Deux semaines passèrent, entièrement. Nul ne savait, Shang Yang le premier, pourquoi le temps s’était arrêté. Bientôt la ville de Luoyping fut une surface nue sous le ciel. Les meubles qui encombraient le périmètre et qui témoignaient encore de l’existence d’une bourgade furent réduits en piles de planches. Ne restaient plus que des tas, rectilignes, rangés par matériaux, par gabarits, par coloris. Luoyping était devenue une abstraction, un souvenir. L’ensemble de la population se tourna enfin, comme un seul homme, vers l’armée de Shang Yang. Et cette population d’artisans, de fermiers, de cuisinières, de boulangers, de moines, de nourrices, était devenue une armée. Tous s’étaient armés après avoir pris le temps de marquer quelle était leur détermination. Les officiers de Shang Yang le prévinrent que leurs soldats, intimidés par cette troupe qui leur faisait face, craignaient le pire dans cette bataille. Une population faisant si peu de cas de sa sécurité et méprisant la mort avec autant d’audace saurait se battre, selon eux, au point de réinventer la notion même de carnage. Si bien que la décision fut prise de lever le siège de cette ville qui n’existait plus. Ce fut la première défaite dans la carrière de Shang Yang1.

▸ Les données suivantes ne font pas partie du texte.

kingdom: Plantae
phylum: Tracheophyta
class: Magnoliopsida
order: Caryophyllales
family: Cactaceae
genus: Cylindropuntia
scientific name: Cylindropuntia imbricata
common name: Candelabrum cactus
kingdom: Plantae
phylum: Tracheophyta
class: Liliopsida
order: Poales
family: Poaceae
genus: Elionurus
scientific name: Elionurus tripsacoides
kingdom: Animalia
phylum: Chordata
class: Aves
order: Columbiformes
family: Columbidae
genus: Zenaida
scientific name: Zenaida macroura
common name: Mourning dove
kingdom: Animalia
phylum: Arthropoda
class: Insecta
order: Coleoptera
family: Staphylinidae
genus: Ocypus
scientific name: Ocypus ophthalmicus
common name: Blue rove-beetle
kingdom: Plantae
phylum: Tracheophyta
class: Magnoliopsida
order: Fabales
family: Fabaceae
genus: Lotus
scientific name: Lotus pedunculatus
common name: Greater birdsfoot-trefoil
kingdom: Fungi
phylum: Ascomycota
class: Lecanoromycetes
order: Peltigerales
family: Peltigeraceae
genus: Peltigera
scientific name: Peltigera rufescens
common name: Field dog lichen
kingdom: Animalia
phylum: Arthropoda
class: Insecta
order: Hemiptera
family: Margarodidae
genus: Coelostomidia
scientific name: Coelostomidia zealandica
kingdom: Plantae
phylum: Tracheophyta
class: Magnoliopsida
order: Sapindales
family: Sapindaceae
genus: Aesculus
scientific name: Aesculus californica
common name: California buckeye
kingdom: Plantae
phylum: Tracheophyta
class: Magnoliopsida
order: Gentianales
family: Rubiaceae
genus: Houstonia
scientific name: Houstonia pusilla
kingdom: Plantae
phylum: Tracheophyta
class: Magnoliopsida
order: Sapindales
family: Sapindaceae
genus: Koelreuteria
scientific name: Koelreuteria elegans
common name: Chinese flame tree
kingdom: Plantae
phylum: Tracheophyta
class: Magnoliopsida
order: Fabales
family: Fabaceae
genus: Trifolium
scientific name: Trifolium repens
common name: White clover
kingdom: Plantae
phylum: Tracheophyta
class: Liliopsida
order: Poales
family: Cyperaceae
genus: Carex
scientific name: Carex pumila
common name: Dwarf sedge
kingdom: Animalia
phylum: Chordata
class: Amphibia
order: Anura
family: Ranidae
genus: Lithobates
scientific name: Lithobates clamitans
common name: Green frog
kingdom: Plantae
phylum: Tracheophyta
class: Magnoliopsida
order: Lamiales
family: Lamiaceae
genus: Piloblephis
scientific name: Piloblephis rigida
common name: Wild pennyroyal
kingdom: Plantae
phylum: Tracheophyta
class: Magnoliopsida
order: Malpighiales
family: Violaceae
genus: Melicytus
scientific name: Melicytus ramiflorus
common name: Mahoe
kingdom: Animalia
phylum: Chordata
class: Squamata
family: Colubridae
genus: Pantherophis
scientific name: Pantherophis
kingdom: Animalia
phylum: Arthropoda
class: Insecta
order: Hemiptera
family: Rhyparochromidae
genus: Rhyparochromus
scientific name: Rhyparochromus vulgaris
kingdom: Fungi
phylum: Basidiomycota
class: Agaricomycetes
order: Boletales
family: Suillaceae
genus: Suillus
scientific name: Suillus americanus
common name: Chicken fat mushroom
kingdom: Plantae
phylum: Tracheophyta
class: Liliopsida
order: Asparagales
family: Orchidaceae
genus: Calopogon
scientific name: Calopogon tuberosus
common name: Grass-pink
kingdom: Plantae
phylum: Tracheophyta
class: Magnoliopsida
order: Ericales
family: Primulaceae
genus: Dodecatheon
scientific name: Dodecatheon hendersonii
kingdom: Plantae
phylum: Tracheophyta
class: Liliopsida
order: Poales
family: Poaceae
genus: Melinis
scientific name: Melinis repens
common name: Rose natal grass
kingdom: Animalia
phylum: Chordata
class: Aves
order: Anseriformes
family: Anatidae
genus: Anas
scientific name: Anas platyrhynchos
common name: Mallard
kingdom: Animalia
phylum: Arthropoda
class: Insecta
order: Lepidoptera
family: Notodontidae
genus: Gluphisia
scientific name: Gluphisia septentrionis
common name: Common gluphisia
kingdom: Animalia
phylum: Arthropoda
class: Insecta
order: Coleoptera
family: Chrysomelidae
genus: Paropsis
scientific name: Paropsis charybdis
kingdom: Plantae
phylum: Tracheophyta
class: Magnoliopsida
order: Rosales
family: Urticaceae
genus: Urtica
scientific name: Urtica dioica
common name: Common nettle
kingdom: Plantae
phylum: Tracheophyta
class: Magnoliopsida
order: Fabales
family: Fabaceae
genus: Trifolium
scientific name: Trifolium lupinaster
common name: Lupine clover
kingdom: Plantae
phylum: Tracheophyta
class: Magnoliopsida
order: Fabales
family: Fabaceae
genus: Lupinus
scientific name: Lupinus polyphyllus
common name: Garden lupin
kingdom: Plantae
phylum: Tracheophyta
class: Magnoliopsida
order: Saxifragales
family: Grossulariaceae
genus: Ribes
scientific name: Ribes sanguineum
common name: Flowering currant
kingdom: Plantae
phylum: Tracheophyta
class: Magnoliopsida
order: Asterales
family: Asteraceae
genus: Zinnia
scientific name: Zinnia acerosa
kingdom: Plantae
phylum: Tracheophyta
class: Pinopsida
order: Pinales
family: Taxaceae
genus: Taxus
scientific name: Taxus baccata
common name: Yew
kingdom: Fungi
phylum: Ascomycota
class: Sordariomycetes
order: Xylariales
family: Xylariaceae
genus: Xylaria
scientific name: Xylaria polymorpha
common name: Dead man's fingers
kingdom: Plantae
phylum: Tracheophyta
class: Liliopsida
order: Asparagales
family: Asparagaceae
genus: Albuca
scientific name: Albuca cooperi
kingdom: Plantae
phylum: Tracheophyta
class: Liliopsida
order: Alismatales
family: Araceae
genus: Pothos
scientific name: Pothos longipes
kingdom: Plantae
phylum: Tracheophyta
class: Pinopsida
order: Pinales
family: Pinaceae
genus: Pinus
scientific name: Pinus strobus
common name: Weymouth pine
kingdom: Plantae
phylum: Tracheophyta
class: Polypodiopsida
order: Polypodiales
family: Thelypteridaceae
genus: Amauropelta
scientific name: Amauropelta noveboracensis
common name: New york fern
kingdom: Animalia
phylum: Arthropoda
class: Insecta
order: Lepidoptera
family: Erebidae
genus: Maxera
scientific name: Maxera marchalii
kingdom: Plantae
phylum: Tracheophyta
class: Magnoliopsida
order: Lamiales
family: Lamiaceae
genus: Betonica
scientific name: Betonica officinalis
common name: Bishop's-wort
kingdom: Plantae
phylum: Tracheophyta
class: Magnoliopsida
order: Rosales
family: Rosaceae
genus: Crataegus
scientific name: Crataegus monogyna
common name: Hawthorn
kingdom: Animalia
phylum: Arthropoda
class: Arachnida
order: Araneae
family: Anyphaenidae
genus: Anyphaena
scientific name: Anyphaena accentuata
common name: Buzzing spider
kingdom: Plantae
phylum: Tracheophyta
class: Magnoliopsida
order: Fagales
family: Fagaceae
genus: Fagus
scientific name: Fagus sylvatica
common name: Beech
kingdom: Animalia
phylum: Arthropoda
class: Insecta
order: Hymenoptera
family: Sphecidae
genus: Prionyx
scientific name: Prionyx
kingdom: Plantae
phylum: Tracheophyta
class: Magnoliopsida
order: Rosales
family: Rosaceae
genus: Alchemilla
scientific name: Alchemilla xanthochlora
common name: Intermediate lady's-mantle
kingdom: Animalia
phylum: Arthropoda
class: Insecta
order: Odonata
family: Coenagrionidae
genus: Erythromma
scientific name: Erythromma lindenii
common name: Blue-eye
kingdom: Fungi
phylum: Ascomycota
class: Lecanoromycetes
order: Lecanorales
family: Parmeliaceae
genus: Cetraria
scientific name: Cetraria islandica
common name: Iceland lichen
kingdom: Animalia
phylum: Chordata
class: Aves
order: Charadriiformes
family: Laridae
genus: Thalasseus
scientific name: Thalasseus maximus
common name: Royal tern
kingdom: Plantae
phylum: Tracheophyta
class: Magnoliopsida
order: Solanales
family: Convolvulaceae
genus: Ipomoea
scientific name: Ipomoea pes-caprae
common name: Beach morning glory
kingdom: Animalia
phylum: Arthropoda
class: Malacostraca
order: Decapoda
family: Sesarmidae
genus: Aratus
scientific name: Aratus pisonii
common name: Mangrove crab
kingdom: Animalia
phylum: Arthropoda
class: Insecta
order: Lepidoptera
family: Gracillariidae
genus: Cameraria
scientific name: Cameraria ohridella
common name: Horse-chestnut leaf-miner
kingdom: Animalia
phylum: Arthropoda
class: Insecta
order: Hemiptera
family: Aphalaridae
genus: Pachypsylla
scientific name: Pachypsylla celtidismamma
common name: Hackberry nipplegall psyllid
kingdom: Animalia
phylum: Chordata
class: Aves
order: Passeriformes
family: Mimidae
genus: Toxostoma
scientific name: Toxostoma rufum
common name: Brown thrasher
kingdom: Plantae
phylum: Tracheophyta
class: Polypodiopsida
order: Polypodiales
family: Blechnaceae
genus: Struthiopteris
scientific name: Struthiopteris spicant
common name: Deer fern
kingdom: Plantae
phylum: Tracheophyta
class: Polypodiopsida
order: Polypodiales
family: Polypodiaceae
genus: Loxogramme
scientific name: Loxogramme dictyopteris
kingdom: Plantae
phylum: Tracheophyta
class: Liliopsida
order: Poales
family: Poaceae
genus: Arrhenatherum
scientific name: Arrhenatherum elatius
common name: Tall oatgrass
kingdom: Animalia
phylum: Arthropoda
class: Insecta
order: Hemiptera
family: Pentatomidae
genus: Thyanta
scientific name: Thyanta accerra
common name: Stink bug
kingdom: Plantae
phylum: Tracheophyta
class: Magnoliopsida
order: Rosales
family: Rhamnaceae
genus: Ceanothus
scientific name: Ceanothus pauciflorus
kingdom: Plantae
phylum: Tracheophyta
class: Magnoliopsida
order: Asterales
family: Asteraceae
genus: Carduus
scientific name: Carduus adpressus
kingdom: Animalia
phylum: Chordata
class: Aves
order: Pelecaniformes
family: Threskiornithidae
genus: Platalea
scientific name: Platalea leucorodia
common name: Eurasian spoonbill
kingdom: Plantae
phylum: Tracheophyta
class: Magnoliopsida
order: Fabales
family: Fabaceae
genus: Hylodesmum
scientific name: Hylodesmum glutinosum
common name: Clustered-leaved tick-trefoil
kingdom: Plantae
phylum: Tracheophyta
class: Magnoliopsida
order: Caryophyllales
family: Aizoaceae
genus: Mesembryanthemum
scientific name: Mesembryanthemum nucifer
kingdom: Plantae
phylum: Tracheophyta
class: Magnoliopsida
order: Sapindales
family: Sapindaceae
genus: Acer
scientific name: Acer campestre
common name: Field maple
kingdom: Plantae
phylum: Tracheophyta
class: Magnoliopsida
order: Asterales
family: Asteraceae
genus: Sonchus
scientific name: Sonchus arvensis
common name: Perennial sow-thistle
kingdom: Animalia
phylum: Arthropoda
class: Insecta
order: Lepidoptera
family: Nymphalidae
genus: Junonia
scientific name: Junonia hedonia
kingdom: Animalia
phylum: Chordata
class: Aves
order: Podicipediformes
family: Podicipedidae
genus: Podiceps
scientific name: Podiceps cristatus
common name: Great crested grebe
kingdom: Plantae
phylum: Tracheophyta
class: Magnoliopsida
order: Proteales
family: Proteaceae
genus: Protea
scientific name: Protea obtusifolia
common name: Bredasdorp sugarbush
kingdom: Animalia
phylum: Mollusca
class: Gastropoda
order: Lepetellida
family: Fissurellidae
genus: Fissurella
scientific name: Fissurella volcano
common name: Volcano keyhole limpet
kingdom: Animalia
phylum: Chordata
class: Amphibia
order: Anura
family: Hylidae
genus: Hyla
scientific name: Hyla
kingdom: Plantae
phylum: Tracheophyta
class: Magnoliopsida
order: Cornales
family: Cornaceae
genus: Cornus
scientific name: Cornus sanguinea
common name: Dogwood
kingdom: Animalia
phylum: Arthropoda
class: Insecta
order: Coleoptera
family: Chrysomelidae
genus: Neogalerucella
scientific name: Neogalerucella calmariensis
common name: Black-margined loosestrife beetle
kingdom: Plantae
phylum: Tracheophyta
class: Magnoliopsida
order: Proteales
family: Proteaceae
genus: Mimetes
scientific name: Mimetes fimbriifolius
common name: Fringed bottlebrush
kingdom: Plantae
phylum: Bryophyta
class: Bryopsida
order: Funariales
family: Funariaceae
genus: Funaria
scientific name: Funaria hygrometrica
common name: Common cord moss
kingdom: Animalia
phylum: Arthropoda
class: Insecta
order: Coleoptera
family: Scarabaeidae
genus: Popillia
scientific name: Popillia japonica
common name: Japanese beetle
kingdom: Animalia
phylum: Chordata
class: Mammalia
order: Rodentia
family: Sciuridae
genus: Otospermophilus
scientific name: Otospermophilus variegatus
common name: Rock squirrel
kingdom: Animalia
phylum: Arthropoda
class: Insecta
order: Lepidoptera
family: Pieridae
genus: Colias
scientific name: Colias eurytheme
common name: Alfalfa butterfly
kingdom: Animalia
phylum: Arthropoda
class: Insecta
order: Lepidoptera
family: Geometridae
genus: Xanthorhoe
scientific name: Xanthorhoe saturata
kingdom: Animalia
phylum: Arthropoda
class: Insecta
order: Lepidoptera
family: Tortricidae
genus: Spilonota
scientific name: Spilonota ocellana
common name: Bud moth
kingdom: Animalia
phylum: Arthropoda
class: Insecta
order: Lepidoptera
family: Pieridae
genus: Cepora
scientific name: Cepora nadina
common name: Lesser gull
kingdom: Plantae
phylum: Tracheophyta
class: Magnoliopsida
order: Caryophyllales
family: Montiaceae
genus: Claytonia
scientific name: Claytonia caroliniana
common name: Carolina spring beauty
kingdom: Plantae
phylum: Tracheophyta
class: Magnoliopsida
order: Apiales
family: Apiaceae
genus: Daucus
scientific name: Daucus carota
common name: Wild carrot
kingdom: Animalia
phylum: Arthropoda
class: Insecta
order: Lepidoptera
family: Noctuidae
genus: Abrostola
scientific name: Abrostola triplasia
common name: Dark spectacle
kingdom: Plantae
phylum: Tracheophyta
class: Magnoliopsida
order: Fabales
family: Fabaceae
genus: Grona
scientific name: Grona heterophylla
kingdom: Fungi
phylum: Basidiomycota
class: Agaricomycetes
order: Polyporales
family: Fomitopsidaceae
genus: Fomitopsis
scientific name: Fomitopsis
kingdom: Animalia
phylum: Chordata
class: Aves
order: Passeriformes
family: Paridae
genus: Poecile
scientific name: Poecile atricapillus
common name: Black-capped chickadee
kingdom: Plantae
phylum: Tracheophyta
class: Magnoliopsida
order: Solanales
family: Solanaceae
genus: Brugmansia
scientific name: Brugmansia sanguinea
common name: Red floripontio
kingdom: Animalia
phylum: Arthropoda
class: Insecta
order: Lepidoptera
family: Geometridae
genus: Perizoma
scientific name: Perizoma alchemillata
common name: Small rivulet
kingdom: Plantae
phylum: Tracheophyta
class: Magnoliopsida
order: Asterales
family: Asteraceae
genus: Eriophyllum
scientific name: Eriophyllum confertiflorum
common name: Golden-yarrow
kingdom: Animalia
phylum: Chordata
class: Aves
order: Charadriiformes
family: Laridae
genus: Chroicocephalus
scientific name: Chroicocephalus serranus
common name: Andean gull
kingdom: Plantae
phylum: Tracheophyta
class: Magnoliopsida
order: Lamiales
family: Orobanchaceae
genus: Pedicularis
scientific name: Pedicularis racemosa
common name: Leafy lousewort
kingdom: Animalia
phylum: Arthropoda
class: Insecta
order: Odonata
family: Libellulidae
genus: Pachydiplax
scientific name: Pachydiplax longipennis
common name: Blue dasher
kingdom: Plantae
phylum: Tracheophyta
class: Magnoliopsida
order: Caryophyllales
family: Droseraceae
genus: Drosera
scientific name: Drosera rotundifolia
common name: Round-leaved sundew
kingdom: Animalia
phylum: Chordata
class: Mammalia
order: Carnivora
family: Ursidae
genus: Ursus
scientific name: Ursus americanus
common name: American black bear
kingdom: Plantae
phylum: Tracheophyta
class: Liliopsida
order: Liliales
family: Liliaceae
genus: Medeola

1. « Ischolaüs, assiégé à Drys par Chabrias. Voyant que ce général était prêt à faire approcher les béliers, il le prévint, et fit abattre un grand pan de mur. Il avait deux vues dans cette action. La première d’obliger ses soldats à se défendre d’autant plus vigoureusement qu’ils ne se verraient plus couverts de ce mur ; et la seconde de faire voir aux ennemis qu’il méprisait tout cet appareil de machines de guerre. Les ennemis furent si surpris de cette démolition volontaire, qu’ils n’osèrent approcher la ville. » (Polyen, « Ruses de guerre », dans César, Commentaires, publié par Ch. Liskenne et Sauvan, Bibliothèque historique et militaire, 3, Anselin, 1836, Livre second, Ch. XXII, III.)